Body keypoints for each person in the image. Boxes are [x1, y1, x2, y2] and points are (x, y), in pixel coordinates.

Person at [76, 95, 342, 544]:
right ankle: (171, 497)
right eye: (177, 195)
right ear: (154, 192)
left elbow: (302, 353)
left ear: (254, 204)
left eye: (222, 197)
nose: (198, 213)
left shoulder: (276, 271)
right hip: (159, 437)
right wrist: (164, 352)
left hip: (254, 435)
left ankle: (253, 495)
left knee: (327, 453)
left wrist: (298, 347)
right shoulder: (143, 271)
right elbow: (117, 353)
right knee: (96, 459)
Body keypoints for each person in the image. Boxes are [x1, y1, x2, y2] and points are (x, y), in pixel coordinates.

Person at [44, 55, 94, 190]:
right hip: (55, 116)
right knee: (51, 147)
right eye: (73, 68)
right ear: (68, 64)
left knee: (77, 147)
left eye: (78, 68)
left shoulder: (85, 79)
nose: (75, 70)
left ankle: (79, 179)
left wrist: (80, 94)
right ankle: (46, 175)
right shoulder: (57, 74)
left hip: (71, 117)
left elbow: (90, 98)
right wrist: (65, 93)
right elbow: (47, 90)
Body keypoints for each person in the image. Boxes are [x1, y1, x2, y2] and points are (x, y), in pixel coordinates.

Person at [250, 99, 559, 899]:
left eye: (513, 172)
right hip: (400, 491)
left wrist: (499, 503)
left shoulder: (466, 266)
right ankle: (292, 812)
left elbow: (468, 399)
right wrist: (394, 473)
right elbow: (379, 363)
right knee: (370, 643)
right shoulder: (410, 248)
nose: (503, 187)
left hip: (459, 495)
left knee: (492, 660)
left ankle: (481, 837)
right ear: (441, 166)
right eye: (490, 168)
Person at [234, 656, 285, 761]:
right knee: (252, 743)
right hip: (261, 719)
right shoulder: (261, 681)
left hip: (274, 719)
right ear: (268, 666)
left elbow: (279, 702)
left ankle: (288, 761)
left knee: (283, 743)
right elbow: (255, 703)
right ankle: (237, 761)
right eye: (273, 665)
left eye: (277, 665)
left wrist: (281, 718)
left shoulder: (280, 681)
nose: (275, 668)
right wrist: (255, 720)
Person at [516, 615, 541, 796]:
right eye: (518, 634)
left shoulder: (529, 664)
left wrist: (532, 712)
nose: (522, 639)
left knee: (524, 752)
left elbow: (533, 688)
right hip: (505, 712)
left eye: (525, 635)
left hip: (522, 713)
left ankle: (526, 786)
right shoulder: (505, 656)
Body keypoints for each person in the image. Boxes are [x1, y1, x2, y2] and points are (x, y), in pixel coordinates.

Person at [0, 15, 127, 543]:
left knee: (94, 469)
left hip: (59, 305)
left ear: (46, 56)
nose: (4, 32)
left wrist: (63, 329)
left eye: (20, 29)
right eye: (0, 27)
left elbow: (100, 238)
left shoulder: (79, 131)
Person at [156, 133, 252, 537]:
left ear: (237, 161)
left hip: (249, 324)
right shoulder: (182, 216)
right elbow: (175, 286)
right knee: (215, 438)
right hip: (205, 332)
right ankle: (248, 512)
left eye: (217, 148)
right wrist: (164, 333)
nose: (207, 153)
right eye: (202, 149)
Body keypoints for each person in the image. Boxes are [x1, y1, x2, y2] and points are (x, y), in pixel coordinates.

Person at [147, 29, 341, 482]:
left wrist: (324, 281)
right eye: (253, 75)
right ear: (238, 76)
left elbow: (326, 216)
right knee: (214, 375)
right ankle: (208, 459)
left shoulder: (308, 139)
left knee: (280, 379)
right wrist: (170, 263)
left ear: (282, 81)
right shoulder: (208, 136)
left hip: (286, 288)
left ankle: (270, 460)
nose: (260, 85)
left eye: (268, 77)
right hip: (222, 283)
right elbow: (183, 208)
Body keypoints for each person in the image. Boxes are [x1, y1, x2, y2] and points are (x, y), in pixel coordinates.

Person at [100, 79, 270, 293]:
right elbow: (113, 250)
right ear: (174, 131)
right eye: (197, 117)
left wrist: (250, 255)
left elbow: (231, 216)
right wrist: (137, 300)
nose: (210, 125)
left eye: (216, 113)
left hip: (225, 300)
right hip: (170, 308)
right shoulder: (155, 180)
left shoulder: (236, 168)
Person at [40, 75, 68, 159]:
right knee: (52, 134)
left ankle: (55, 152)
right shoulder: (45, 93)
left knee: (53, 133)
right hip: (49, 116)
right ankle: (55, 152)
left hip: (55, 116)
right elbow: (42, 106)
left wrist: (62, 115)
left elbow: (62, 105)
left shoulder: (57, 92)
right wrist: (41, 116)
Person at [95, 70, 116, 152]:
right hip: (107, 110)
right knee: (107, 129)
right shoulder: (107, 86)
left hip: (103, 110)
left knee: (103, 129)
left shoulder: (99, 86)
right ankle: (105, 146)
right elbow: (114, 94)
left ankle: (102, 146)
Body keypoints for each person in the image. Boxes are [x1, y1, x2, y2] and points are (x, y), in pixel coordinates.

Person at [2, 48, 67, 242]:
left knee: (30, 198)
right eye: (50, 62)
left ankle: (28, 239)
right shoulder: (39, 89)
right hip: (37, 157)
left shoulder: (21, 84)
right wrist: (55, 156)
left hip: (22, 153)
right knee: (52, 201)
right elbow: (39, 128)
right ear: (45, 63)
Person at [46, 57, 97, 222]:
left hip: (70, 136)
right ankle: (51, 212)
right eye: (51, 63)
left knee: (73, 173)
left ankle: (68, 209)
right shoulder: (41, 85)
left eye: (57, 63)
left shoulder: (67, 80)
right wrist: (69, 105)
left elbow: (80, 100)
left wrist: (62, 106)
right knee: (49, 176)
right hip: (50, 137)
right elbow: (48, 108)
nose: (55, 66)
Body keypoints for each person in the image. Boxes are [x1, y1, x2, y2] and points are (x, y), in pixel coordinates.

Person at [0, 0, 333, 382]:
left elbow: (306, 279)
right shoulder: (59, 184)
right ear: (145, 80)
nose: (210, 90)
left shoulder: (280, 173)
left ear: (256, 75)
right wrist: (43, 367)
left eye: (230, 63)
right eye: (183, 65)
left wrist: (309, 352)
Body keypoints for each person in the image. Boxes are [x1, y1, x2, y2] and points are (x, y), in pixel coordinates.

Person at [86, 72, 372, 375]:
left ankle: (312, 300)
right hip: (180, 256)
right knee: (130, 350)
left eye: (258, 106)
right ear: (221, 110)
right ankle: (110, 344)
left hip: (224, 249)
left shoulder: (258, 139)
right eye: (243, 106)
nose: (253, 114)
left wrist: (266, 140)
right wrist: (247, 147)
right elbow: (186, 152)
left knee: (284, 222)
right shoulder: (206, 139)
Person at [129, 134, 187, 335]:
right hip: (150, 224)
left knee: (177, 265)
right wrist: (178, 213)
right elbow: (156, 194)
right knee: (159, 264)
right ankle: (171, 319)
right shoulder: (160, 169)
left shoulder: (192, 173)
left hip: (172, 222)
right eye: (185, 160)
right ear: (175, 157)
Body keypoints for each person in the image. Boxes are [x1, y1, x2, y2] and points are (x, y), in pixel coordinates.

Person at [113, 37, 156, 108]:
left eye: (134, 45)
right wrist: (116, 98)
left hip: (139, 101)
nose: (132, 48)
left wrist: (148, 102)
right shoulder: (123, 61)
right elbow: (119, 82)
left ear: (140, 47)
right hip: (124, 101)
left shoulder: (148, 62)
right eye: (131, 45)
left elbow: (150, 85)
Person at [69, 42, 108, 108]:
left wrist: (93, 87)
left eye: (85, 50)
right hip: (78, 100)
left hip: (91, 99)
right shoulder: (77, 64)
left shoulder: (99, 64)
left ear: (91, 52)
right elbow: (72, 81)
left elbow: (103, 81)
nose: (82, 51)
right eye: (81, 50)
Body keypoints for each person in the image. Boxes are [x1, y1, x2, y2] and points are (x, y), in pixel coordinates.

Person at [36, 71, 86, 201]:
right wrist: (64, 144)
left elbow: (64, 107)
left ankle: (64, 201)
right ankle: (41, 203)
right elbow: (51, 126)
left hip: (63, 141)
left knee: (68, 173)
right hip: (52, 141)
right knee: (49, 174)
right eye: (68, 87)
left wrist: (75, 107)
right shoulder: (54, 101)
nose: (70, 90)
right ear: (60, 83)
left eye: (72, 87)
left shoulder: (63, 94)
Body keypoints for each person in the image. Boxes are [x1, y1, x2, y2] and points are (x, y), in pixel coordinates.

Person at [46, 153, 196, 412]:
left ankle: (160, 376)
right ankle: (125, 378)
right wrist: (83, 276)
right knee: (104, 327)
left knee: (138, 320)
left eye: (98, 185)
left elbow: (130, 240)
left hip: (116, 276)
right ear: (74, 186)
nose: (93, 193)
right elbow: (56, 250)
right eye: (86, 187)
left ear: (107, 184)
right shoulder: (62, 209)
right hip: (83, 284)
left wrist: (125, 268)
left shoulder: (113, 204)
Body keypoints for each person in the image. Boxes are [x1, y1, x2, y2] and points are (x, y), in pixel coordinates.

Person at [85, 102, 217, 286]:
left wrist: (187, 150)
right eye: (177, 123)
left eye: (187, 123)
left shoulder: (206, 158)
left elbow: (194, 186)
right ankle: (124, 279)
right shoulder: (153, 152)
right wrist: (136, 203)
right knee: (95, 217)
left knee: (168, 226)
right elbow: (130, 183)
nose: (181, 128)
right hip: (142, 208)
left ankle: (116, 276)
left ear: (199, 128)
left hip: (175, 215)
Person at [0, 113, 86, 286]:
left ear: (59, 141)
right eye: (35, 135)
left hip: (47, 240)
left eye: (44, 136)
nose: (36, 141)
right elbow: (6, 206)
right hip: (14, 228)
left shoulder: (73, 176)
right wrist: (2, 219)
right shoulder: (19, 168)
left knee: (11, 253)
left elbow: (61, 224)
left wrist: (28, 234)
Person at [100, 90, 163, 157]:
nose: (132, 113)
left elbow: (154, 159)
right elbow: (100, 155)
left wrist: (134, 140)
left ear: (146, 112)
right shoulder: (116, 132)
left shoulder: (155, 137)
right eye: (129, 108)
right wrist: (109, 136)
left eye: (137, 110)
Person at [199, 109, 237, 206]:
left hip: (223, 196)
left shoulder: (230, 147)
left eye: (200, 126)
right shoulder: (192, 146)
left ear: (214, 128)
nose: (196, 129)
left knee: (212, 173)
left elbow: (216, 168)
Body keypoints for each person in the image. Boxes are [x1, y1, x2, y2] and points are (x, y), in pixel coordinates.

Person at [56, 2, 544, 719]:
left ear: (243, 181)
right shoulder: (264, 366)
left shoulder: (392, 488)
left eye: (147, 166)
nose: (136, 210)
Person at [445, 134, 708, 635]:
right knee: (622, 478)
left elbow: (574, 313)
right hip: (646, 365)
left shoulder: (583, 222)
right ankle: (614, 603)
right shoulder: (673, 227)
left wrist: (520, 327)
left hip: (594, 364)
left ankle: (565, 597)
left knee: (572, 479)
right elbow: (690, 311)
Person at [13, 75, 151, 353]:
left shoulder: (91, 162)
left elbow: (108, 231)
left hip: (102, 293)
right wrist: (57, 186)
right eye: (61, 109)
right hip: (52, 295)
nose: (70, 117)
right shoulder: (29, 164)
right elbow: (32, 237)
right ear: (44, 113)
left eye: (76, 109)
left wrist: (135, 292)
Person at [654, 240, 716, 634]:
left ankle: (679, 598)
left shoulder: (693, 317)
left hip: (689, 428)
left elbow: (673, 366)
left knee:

____________

Aim of the task:
Using the data above, reproduce exactly the lines between those holding "right ear: (45, 63)" and "nose: (55, 66)", inclusive, and no others.

Response for this exercise:
right ear: (45, 63)
Person at [46, 57, 97, 222]:
left hip: (70, 136)
right ankle: (51, 212)
right eye: (51, 63)
left knee: (73, 173)
left ankle: (68, 209)
right shoulder: (41, 85)
left eye: (57, 63)
left shoulder: (67, 80)
right wrist: (69, 105)
left elbow: (80, 100)
left wrist: (62, 106)
right knee: (49, 176)
right hip: (50, 137)
right elbow: (48, 108)
nose: (55, 66)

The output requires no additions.